Detecting Impervious Cover with Artificial Lighting in Astronaut Photography from the International Space Station
Abstract
Impervious cover continues to pose a threat to flood-prone regions, especially the
ones in dense urban areas. Mapping the location of impervious surface becomes vital to
properly managing drainage and runoff in a city, along with the health of fluvial
ecosystems. Kotarba and Aleksandrowicz, in 2016, tested the ability of nighttime
astronaut imagery from the International Space Station (ISS) to detect impervious cover.
The artificial lighting emitted from a city’s nightscape is used as a proxy for
imperviousness.

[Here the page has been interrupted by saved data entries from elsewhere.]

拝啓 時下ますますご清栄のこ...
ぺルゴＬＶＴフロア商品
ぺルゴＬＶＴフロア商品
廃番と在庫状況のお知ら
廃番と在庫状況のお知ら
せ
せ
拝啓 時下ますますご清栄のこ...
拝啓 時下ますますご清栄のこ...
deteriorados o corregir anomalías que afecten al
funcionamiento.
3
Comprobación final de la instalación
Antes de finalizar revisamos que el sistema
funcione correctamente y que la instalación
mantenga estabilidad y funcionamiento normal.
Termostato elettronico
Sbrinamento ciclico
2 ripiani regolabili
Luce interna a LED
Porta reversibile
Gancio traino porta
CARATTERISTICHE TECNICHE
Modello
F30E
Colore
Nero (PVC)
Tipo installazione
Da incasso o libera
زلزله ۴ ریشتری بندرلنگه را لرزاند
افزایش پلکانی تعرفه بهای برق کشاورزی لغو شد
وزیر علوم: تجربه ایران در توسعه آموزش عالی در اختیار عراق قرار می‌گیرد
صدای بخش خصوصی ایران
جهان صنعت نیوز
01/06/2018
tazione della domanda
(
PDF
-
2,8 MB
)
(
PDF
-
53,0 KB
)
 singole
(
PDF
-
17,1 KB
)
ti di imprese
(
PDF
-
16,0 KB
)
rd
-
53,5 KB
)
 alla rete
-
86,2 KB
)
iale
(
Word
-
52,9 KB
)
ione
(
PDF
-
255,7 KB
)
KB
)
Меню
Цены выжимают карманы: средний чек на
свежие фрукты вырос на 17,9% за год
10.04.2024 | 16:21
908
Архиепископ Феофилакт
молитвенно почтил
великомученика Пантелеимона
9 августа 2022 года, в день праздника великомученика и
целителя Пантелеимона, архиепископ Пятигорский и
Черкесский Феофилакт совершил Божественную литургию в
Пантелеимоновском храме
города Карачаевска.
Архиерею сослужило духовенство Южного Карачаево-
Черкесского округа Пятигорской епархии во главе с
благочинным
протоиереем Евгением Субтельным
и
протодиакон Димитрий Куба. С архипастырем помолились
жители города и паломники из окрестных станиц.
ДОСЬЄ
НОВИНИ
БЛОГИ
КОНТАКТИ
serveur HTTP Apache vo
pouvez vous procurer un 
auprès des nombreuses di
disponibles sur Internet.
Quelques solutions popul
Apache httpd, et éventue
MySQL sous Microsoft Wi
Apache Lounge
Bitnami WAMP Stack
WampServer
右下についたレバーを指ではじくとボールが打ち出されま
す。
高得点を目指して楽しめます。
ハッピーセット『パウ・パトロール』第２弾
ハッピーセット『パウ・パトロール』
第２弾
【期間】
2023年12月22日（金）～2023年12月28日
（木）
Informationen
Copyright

This paper expands on their research by focusing on the nightscape in
San Antonio, TX from December 2015, and by observing the effect the camera look
angle has on impervious surface detection. Analysis was done by comparing the ISS light
intensity imagery to 2016 National Land Cover Database (NLCD) Degree of
Imperviousness ground reference data on the basis of low, medium, and high urban
density. Difference images between reclassified ISS images and the NLCD reference data
for low, medium, and high imperviousness were calculated with up to 49% kappa
accuracy, a moderate agreement. ISS images’ overall accuracy increased with the growth
of the threshold for urban density although the kappa statistic was highest with the
smallest threshold for imperviousness. ISS photographs classified dense urban areas
correctly but failed to correctly classify poorly lit impervious surfaces such as rural
roadways, residential neighborhoods, and airport runways. ISS imagery had a high
producer’s accuracy, particularly with lower thresholds for imperviousness, meaning that
the likelihood is high that impervious cover detected by the ISS is actually impervious
cover. Overall, ISS imagery detects impervious surfaces moderately well and may be
more accurate due to the imperfect nature of the ground reference data.